AMH and AMHR2 Involvement in Congenital Disorders of Sex Development
Author(s) -
F. Brunello,
Rodolfo Rey
Publication year - 2021
Publication title -
sexual development
Language(s) - English
Resource type - Journals
SCImago Journal Rank - 0.528
H-Index - 44
eISSN - 1661-5433
pISSN - 1661-5425
DOI - 10.1159/000518273
Subject(s) - biology , anti müllerian hormone , medicine , endocrinology , exon , mullerian ducts , uterus , disorders of sex development , fetus , hormone , gene , genetics , pregnancy
Anti-müllerian hormone (AMH) is 1 of the 2 testicular hormones involved in male development of the genitalia during fetal life.

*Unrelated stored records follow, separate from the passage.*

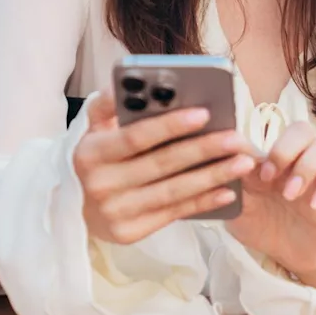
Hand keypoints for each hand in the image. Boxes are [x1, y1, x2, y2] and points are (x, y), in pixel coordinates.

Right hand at [73, 89, 255, 244]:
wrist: (72, 208)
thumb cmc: (96, 158)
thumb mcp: (92, 129)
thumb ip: (109, 105)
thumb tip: (127, 81)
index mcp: (91, 153)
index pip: (135, 137)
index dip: (170, 125)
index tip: (204, 113)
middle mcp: (101, 185)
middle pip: (161, 164)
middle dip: (204, 149)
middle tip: (237, 138)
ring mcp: (115, 212)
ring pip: (173, 191)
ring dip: (213, 176)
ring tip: (243, 162)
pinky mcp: (129, 233)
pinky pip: (174, 214)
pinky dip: (203, 202)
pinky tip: (228, 190)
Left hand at [224, 121, 315, 288]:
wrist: (286, 256)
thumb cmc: (260, 226)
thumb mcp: (239, 208)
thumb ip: (233, 182)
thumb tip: (221, 154)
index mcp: (270, 159)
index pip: (269, 131)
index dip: (258, 143)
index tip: (246, 167)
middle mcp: (295, 161)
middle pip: (302, 130)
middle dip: (286, 148)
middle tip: (268, 176)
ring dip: (306, 167)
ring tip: (290, 194)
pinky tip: (314, 205)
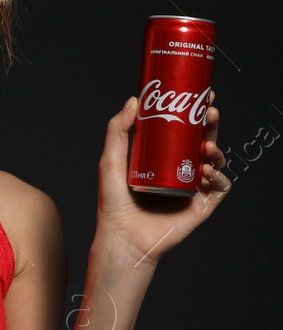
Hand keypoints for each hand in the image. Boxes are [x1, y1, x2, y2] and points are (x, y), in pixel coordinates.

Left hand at [94, 93, 229, 266]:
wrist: (123, 236)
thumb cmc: (114, 202)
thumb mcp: (111, 160)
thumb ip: (118, 130)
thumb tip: (134, 100)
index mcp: (162, 157)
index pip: (184, 129)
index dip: (195, 111)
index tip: (201, 93)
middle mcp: (180, 170)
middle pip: (203, 140)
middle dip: (211, 124)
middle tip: (210, 111)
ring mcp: (193, 187)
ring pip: (215, 161)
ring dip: (216, 149)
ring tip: (206, 146)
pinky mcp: (201, 205)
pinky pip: (219, 187)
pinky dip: (218, 176)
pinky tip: (207, 171)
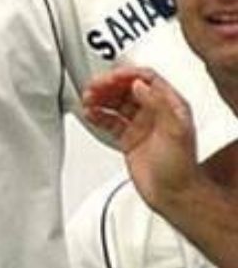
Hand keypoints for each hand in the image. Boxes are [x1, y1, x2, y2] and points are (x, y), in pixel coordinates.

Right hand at [83, 67, 200, 209]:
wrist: (172, 193)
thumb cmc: (179, 167)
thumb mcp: (174, 130)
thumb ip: (158, 104)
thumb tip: (139, 85)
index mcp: (170, 106)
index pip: (147, 79)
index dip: (127, 74)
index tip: (109, 77)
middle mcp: (155, 112)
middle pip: (128, 88)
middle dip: (108, 85)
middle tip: (92, 87)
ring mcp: (140, 125)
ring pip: (116, 103)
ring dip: (100, 98)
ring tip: (87, 99)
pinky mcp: (128, 138)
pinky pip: (109, 120)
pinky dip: (98, 115)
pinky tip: (90, 114)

When the testes differentiate, AMH is secreted by Sertoli cells and binds to its specific receptor type II (AMHR2) on the müllerian ducts, inducing their regression. In the female fetus, the lack of AMH allows the müllerian ducts to form the fallopian tubes, the uterus, and the upper part of the vagina. The human AMH gene maps to 19p13.3 and consists of 5 exons and 4 introns spanning 2,764 bp. The AMHR2 gene maps to 12q13.13, consists of 11 exons, and is 7,817 bp long. Defects in the AMH pathway are the underlying etiology of a subgroup of disorders of sex development (DSD) in 46,XY patients. The condition is known as the persistent müllerian duct syndrome (PMDS), characterized by the existence of a uterus and fallopian tubes in a boy with normally virilized external genitalia. Approximately 200 cases of patients with PMDS have been reported to date with clinical, biochemical, and molecular genetic characterization. An updated review is provided in this paper. With highly sensitive techniques, AMH and AMHR2 expression has also been detected in other tissues, and massive sequencing technologies have unveiled variants in AMH and AMHR2 genes in hitherto unsuspected conditions.